Wednesday, May 07, 2008

Belonging to both Jewish and Quaker Communities and what happens if Obama wins

"I was raised Jewish," she said. "I have never stopped being a Jew. That is my community. That is my culture. But my religion is Quakerism." ……The New York Times, May 2, 2008

I am a Quaker of a religious background in the United Church of Christ. I have no qualms with people of a Jewish background who have also become Quakers, and who choose to retain aspects of their Jewish culture to mix with their newfound Quaker culture. Who would argue with a Quaker for having Seder on Passover?

Although, since I changed my Faith, I haven’t found it necessary to stand up and confess my sins in public in unison, as was done when I was in the UCC Faith. But, I like to sing hymns and hear a well done sermon now and again. So, I guess I still have part of my UCC culture with me. I wouldn't deign to serve on the Trustees or Lay Ministry Committee of a UCC Church just to convince myself I haven't betrayed my Communion, and the folks I went to church with at age 12.

There is however, a delineation when the quoted one at the top of this page, so clearly has trouble truly ‘belonging’ to one community or another. By her quote, she is either straddling both, or denying the Quaker community, which must be easier than betraying the Jewish community from whence she came. The New York Times quote above is duplicitous. The statement about her singular Jewish community when she is unmistakably a member of the Quaker community is either self-deception or a sad, politically-driven pretense. It makes her at best, unwittingly untrue to herself - or maybe still someone who might be yet working toward full convincement as a Quaker and full integration in the Quaker community. At worst it makes her an inauthentic, insecure, self-betraying gamer who wants to have her cake and eat it too. She is a widely recognized Friends minister. Period. Friends don’t push anyone to become a member. Many times new attenders take as much time, usually years, before they become ‘convinced’ and take up full roles in Quaker Society, as has this quoted Jewish person.

She is also, co-incidentally a member of what have been called the ‘Aquarian’ generation, similar to the ‘Boomers’. Aquarians were described as being economically entitled (to use other people’s money) and politically righteous after the shape-shift in moral authority which occurred in the late 1960s.

See: Some words of Advice to Friends under 50

A clarification for my previous essay – “The Quaker Culture, the Quaker Community and the Quaker Faith” is needed based on some valuable reader feedback. We might also see a very interesting parallel as a valuable lesson in the racial ‘belonging’ in the person of Barack Obama. Instead of the scientifically false concept of ‘race’, let’s substitute ‘community’ with ‘race’ - related to the above mentioned delineation.

Shelby Steele, in his latest book A Bound Man - Why we are excited about Obama and why he can’t win describes the black political pressure Obama endured and once capitulated to, in his own self-betrayal, as a person of mixed community. Like Obama, Steele’s mother was white-skinned, and father was black-skinned.

An interesting concept is that Steele, also an Aquarian, came of age in the late 1960’s and describes his own experience, on page 30:

“Clearly I did not believe in ‘blackness’. I thought it was little more than a style of clenched fists, Afros, and right-on phrases. It sought redemption in what had been a mark of shame, but it had no relationship to accomplishment [of Martin Luther King, Jr. and civil rights of the early 1960s]. Yet to reject it, implied collaboration with white supremacy [the moral authority before civil rights], the most disgraceful sort of Uncle Tomism. To avoid this horror, the second option was simply to pretend, to go along with blackness despite my true feelings.”
== == ==
ASSIGNMENT 1
From the blog post on belonging to Jewish and Quaker communities, write out the passage between "Belonging to both" and "Seder on Passover?", inclusive.
== == ==
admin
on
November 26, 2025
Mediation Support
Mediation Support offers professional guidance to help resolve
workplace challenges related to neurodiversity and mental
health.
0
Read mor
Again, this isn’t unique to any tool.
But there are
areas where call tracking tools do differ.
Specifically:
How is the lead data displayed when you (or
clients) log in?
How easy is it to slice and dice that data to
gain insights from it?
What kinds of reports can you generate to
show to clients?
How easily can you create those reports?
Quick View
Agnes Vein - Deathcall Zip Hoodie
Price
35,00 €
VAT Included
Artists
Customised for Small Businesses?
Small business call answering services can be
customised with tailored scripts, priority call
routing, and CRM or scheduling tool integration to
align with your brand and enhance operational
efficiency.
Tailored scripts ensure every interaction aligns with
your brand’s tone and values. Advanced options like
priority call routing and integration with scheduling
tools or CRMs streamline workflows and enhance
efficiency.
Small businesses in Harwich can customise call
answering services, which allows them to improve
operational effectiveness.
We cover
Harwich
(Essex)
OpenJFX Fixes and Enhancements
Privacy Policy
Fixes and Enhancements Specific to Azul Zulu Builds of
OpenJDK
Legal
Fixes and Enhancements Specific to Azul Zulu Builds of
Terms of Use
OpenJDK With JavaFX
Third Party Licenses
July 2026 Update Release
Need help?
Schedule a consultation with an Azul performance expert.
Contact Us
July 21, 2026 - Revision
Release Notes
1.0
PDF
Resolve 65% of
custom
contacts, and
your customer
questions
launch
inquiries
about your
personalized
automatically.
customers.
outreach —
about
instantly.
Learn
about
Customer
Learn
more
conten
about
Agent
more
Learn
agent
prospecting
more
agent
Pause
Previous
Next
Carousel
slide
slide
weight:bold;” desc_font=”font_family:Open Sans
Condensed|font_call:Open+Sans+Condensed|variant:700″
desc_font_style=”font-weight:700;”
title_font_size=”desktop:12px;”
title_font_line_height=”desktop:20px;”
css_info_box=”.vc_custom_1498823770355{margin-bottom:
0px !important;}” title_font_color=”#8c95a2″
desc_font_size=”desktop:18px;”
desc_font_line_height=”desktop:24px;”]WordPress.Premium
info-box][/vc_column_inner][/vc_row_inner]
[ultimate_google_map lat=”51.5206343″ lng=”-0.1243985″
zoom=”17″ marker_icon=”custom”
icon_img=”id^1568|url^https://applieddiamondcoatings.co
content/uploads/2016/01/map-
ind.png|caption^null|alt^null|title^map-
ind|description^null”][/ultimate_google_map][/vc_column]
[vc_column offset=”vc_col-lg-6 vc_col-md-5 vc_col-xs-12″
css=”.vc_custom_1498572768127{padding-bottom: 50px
== == ==
ASSIGNMENT 2
Repeat the records exactly, from their first line through the line holding "tools or CRMs", inclusive.

EXERCISE RESULT 1
Belonging to both Jewish and Quaker Communities and what happens if Obama wins

"I was raised Jewish," she said. "I have never stopped being a Jew. That is my community. That is my culture. But my religion is Quakerism." ……The New York Times, May 2, 2008

I am a Quaker of a religious background in the United Church of Christ. I have no qualms with people of a Jewish background who have also become Quakers, and who choose to retain aspects of their Jewish culture to mix with their newfound Quaker culture. Who would argue with a Quaker for having Seder on Passover?

EXERCISE RESULT 2
admin
on
November 26, 2025
Mediation Support
Mediation Support offers professional guidance to help resolve
workplace challenges related to neurodiversity and mental
health.
0
Read mor
Again, this isn’t unique to any tool.
But there are
areas where call tracking tools do differ.
Specifically:
How is the lead data displayed when you (or
clients) log in?
How easy is it to slice and dice that data to
gain insights from it?
What kinds of reports can you generate to
show to clients?
How easily can you create those reports?
Quick View
Agnes Vein - Deathcall Zip Hoodie
Price
35,00 €
VAT Included
Artists
Customised for Small Businesses?
Small business call answering services can be
customised with tailored scripts, priority call
routing, and CRM or scheduling tool integration to
align with your brand and enhance operational
efficiency.
Tailored scripts ensure every interaction aligns with
your brand’s tone and values. Advanced options like
priority call routing and integration with scheduling
tools or CRMs streamline workflows and enhance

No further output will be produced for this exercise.